ASSIGNMENT
Using the listing below, please print exactly the lines from the one with "Actualités Allison Janney" through the one with "ム 56-10 2023 (日本仕様)". Leave out every picture.

(DATA EXTRACT Opens)

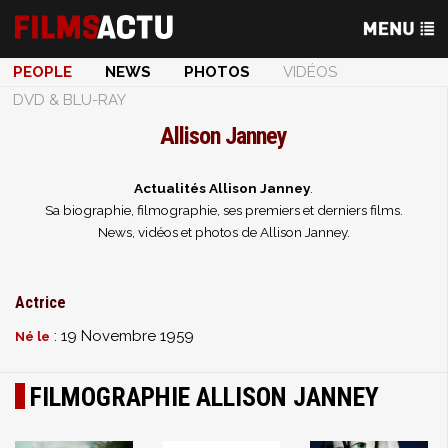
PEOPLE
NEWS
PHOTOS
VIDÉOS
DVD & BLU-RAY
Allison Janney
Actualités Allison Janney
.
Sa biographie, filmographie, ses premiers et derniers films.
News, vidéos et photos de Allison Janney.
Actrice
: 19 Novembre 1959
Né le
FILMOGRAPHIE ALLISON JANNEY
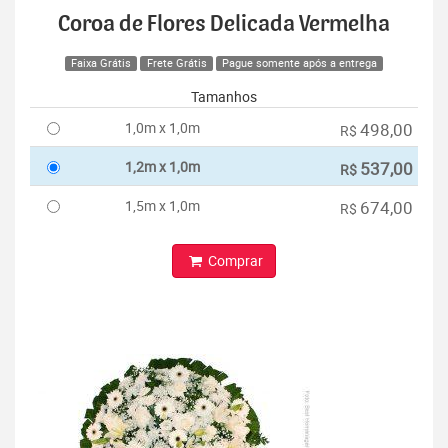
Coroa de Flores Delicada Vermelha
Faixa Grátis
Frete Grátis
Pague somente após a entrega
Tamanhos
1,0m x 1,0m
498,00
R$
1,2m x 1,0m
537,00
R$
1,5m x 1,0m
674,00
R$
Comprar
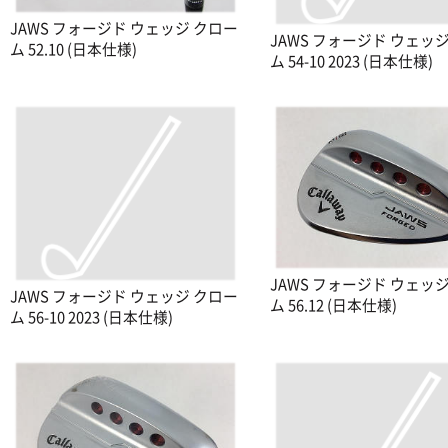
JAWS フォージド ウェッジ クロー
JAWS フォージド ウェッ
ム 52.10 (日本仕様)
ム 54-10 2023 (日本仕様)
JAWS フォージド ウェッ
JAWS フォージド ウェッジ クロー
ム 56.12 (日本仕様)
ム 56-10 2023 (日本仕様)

(DATA EXTRACT Closes)
(DATA EXTRACT Opens)

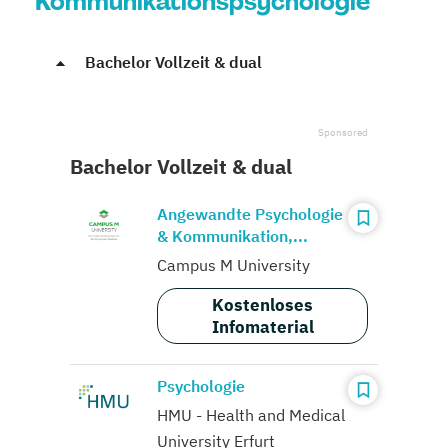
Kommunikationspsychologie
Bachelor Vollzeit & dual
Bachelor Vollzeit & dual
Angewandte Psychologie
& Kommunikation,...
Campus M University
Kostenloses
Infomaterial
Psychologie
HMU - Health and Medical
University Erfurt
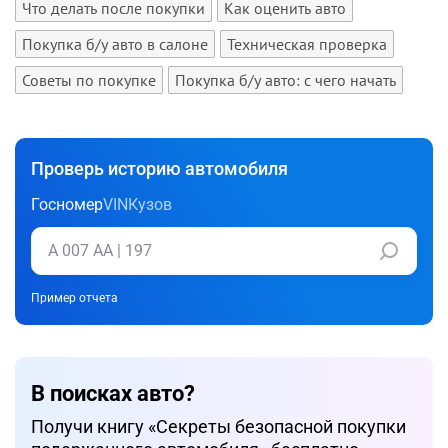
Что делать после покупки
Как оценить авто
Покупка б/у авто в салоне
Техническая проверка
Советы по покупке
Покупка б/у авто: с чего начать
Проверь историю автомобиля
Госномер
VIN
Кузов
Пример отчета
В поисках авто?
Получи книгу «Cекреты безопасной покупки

(DATA EXTRACT Closes)
(DATA EXTRACT Opens)

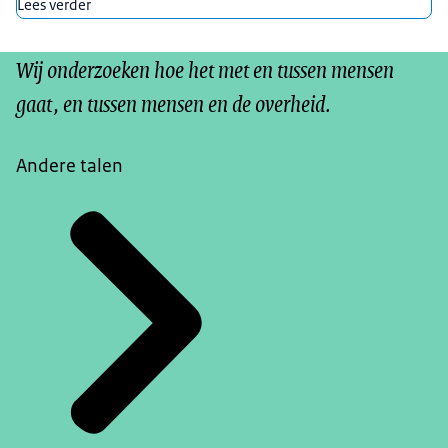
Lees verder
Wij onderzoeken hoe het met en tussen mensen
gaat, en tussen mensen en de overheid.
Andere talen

(DATA EXTRACT Closes)

ANSWER SPACE
Actualités Allison Janney
.
Sa biographie, filmographie, ses premiers et derniers films.
News, vidéos et photos de Allison Janney.
Actrice
: 19 Novembre 1959
Né le
FILMOGRAPHIE ALLISON JANNEY
Coroa de Flores Delicada Vermelha
Faixa Grátis
Frete Grátis
Pague somente após a entrega
Tamanhos
1,0m x 1,0m
498,00
R$
1,2m x 1,0m
537,00
R$
1,5m x 1,0m
674,00
R$
Comprar
JAWS フォージド ウェッジ クロー
JAWS フォージド ウェッ
ム 52.10 (日本仕様)
ム 54-10 2023 (日本仕様)
JAWS フォージド ウェッ
JAWS フォージド ウェッジ クロー
ム 56.12 (日本仕様)
ム 56-10 2023 (日本仕様)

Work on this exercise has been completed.